Embrace costly discipleship by preparing to suffer in seminary. As you do, you will grow in your love for God and his people. Both God’s love and God’s people will become essential for you during suffering. Thus, costly discipleship makes us more faithful ministers of the gospel. Strangely, but beautifully, suffering works for God’s glory and our good, even during seminary.
Finally, remember that seminary is school. You will be asked to read books, essays and articles. Practice patience in God’s providence (and, perhaps, endure some suffering!) by trusting your administration and professors. Read the books they assign in their courses. As you read, you will learn about the advice I have given above and more. You will grow in your knowledge and love of God, his Son, his church and your neighbors. You will prepare for suffering or endure it well. You will learn to minister the gospel with wisdom and grace as you learn from others who did the same. You will develop the necessary skill of theological reflection for the sake of ministry. As you develop, your skills will develop into habits of the mind and heart. Thus, you will learn how to begin a lifetime of learning that will advance into a lifetime of faithful ministry.

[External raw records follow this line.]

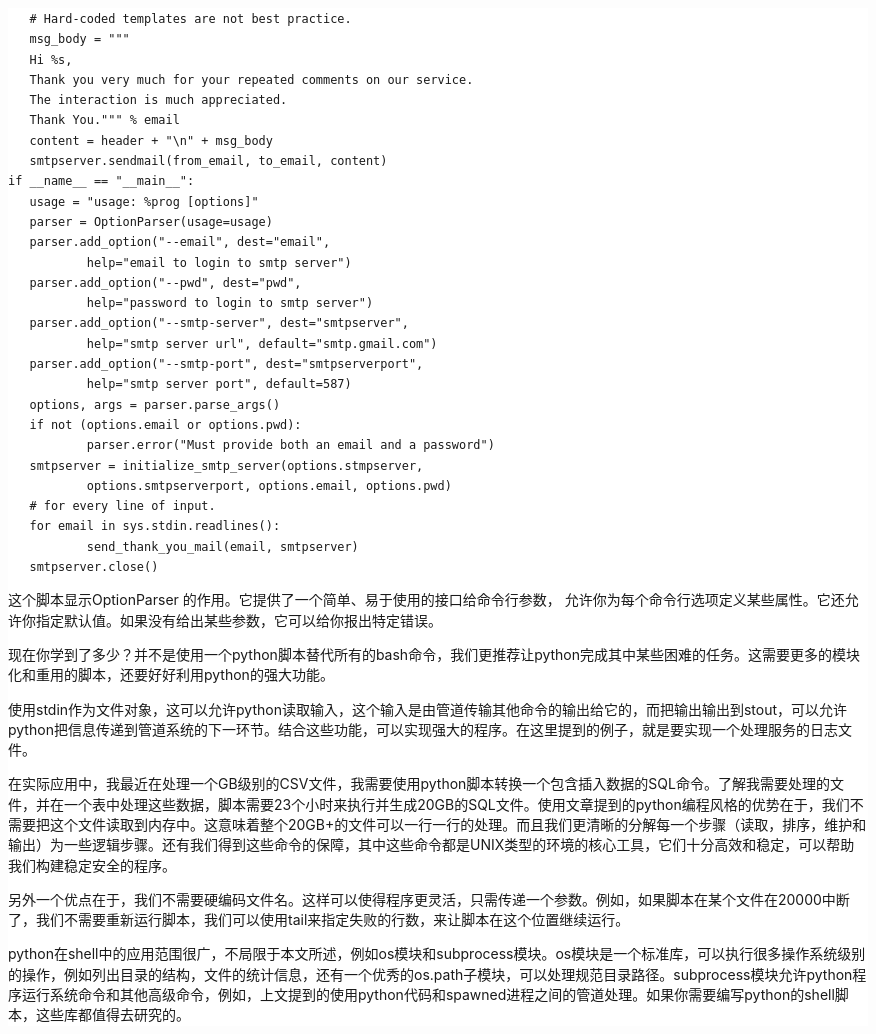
 ```
   # Hard-coded templates are not best practice.
   msg_body = """
   Hi %s,
   Thank you very much for your repeated comments on our service.
   The interaction is much appreciated.
   Thank You.""" % email
   content = header + "\n" + msg_body
   smtpserver.sendmail(from_email, to_email, content)
if __name__ == "__main__":
   usage = "usage: %prog [options]"
   parser = OptionParser(usage=usage)
   parser.add_option("--email", dest="email",
           help="email to login to smtp server")
   parser.add_option("--pwd", dest="pwd",
           help="password to login to smtp server")
   parser.add_option("--smtp-server", dest="smtpserver",
           help="smtp server url", default="smtp.gmail.com")
   parser.add_option("--smtp-port", dest="smtpserverport",
           help="smtp server port", default=587)
   options, args = parser.parse_args()
   if not (options.email or options.pwd):
           parser.error("Must provide both an email and a password")
   smtpserver = initialize_smtp_server(options.stmpserver,
           options.smtpserverport, options.email, options.pwd)
   # for every line of input.
   for email in sys.stdin.readlines():
           send_thank_you_mail(email, smtpserver)
   smtpserver.close()
```

这个脚本显示OptionParser 的作用。它提供了一个简单、易于使用的接口给命令行参数， 允许你为每个命令行选项定义某些属性。它还允许你指定默认值。如果没有给出某些参数，它可以给你报出特定错误。

现在你学到了多少？并不是使用一个python脚本替代所有的bash命令，我们更推荐让python完成其中某些困难的任务。这需要更多的模块化和重用的脚本，还要好好利用python的强大功能。

使用stdin作为文件对象，这可以允许python读取输入，这个输入是由管道传输其他命令的输出给它的，而把输出输出到stout，可以允许python把信息传递到管道系统的下一环节。结合这些功能，可以实现强大的程序。在这里提到的例子，就是要实现一个处理服务的日志文件。

在实际应用中，我最近在处理一个GB级别的CSV文件，我需要使用python脚本转换一个包含插入数据的SQL命令。了解我需要处理的文件，并在一个表中处理这些数据，脚本需要23个小时来执行并生成20GB的SQL文件。使用文章提到的python编程风格的优势在于，我们不需要把这个文件读取到内存中。这意味着整个20GB+的文件可以一行一行的处理。而且我们更清晰的分解每一个步骤（读取，排序，维护和输出）为一些逻辑步骤。还有我们得到这些命令的保障，其中这些命令都是UNIX类型的环境的核心工具，它们十分高效和稳定，可以帮助我们构建稳定安全的程序。

另外一个优点在于，我们不需要硬编码文件名。这样可以使得程序更灵活，只需传递一个参数。例如，如果脚本在某个文件在20000中断了，我们不需要重新运行脚本，我们可以使用tail来指定失败的行数，来让脚本在这个位置继续运行。

python在shell中的应用范围很广，不局限于本文所述，例如os模块和subprocess模块。os模块是一个标准库，可以执行很多操作系统级别的操作，例如列出目录的结构，文件的统计信息，还有一个优秀的os.path子模块，可以处理规范目录路径。subprocess模块允许python程序运行系统命令和其他高级命令，例如，上文提到的使用python代码和spawned进程之间的管道处理。如果你需要编写python的shell脚本，这些库都值得去研究的。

If you do not read books, Scripture or otherwise, you should call into question your “calling.” I do not say this because God only wants heady intellectuals for pastors. Instead, I urge you to recognize that you may think Christian ministry amounts to zeal without knowledge. It does not. Even worse, your refusal to read may reveal a refusal to learn from others that demonstrates a hubris and ignorance that will harm God’s people.
If, however, you commune daily with Christ and prioritize God’s call on your life, you will want to read God’s Word and many other books. You will enjoy the labor of learning biblical languages, theology, history and preaching. You will grow in your enjoyment of God. This will be a good and fruitful way to live the Christian life. It will be a good and fruitful way to prepare for seminary.